Assignment
Return each line of the material below that contains the string "saat", treating uppercase and lowercase as different.

Data records:

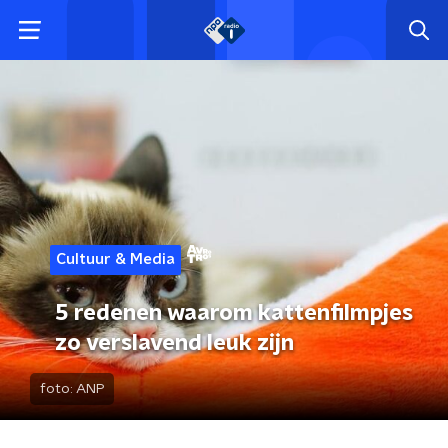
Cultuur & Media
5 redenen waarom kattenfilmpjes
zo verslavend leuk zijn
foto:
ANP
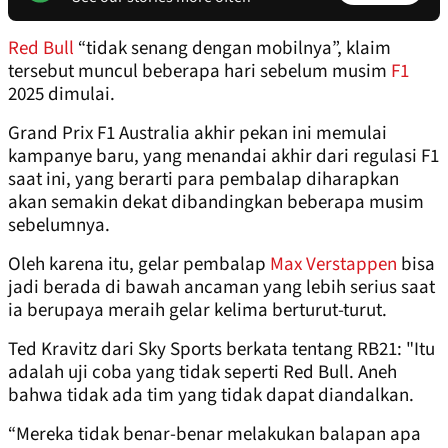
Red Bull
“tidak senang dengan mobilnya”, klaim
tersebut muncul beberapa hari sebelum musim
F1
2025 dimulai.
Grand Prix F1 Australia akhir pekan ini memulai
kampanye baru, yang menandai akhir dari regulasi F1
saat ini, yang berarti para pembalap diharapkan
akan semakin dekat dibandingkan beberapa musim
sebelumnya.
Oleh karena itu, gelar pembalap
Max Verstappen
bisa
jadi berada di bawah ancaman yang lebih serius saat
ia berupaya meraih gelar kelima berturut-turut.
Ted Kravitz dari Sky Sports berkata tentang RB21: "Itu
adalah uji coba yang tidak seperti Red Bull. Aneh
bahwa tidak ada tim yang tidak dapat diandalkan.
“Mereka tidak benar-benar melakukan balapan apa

Written solution
saat ini, yang berarti para pembalap diharapkan
jadi berada di bawah ancaman yang lebih serius saat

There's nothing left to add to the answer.